In Beijing, many competitors, including sprinters, runners and hurdlers, will be chasing medals by producing astonishingly fast times on Otto Bock artificial legs, while table-tennis and basketball players will be in the company’s specially designed wheelchairs.

 

In the Beginning …

 

Otto Bock, the company, is named after its German prosthetist founder; it was founded in Berlin in 1919 as the Orthopadische Industrie GmbH. Otto Bock himself had a pioneering spirit, much courage and notable decision-making skills. His new company was a success because it was able to supply thousands of Great War veterans with prostheses and orthopaedic products.

Sadly, the scope of the demand could not be met through traditional artisan methods, so—never to be outdone—Bock developed the idea of manufacturing prosthetic components in modular form (what today would be called mass production), delivering them directly to orthopaedic technicians on their sites in hospitals and clinics.

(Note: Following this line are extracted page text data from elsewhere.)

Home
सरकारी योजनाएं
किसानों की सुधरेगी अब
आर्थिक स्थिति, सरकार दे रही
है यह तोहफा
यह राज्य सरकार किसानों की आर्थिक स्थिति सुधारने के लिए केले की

This smart, caring move by Otto Bock became the cornerstone of the world’s orthopaedic industry.

Soon after its founding, the young company moved to Konigsee, Thuringia, Bock’s home town. From the start, he continually tested new materials for their applicability in manufacturing processes, making him perhaps the leading forerunner in the use of aluminium parts, applying them to prosthetics as early as the 1930s.

In this he was onto a winner for it largely meant a progressive goodbye to heavy legs, and sometimes arms and hands, made from wood and leather. Many legs of those days were held on by leather laces which were tied much as with a boot. Before long, Bock’s steadily expanding business was employing a staff of 600. 

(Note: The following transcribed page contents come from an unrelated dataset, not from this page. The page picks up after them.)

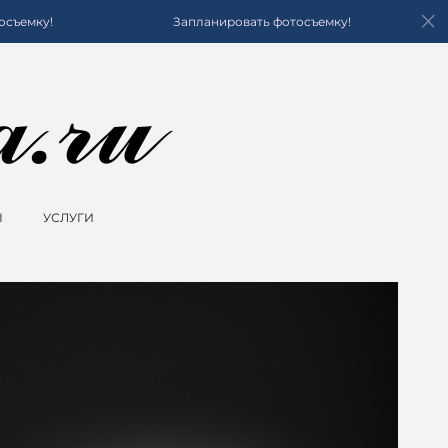
Запланировать фотосъемку!
Запланир
Ы
УСЛУГИ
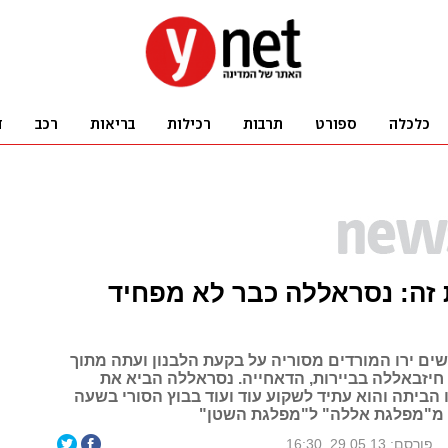
זה: נסראללה כבר לא מפחיד
שים ירו המורדים מסוריה על בקעת הלבנון ועתה מתוך
 חיזבאללה בביירות, הדאחייה. נסראללה הביא את
הביתה והוא עתיד לשקוע עוד ועוד בבוץ הסורי בשעה
 מ"מפלגת אללה" ל"מפלגת השטן"
פורסם: 29.05.13, 16:30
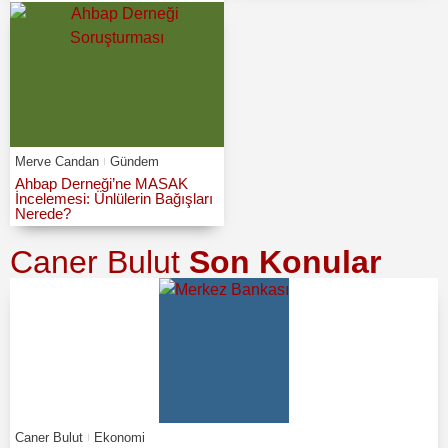
Merve Candan
Gündem
Ahbap Derneği’ne MASAK
İncelemesi: Ünlülerin Bağışları
Nerede?
Caner Bulut
Son Konular
Caner Bulut
Ekonomi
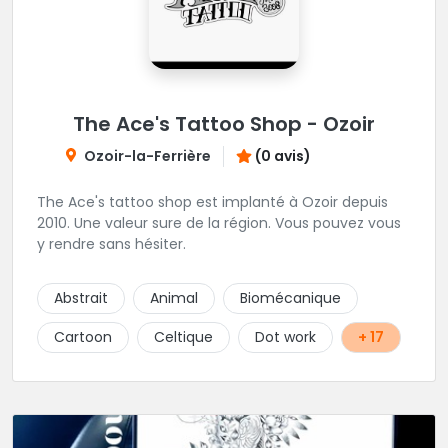
The Ace's Tattoo Shop - Ozoir
Ozoir-la-Ferrière
(0 avis)
The Ace's tattoo shop est implanté à Ozoir depuis
2010. Une valeur sure de la région. Vous pouvez vous
y rendre sans hésiter.
Abstrait
Animal
Biomécanique
Cartoon
Celtique
Dot work
+ 17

Then came World War II, three years after which (in 1948) the company suffered a severe blow. The entire private assets of the Bock family and the factory in Konigsee were expropriated without compensation as a shattered Germany struggled to get back onto its feet. Historians say these ruthless acquisitions were the beginning of the Cold War and Russia’s Iron Curtain.

Stoic and determined as ever, Otto Bock contrived to start again, this time in the Lower-Saxony town of Duderstadt. Here his son-in-law, Dr. Max Nader, built a new production plant, no easy task when dogged by little money and lack of skilled labour and suitable materials. It was to Nader’s credit that, like his father-in-law, he retained the company philosophy to remain on the lookout for new ideas and technologies.

Because the preferred poplar wood for prosthesis fabrication was by now increasingly scarce, Nader sought a replacement in the chemical industry. This was how, from 1950, the first plastics were applied to artificial limbs, some of which are still in use today. Excited by the vast potential of this then-new material, Nader founded the Otto Bock Kunstoff Holding GmbH (kunstoff meaning plastic) in 1953.

Today this company is an important technology partner for Otto Bock HealthCare as well as a successful developer and supplier of plastics destined, for example, for the automobile industry. The third pillar for the Otto Bock group is Sycor GmbH, formerly part of an Otto Bock computer department. This information and communications technology firm develops customized solutions for company networks.

Dr. Nader proved to be just as active and far-seeing as founder Otto Bock himself, making international moves from the start. In 1958 he instigated the expansion of the company and founded Otto Bock US in Minneapolis. Now under the control of Professor Hans-Georg Nader, Dr. Nader’s son, Otto Bock is the only true global player in the orthopaedic industry, and innovation remains its driving force and most important source of growth. Among milestone moves has been its development of myo-electric arm prostheses controlled by a patient’s muscular signals.

Thus Otto Bock has changed from being the producer of individual components to a supplier of complete prosthetic systems. This writer, having of late been the grateful recipient of a snugly comfortable prosthetic lower leg, is delighted to find he is no longer “out on a limb,” so to speak.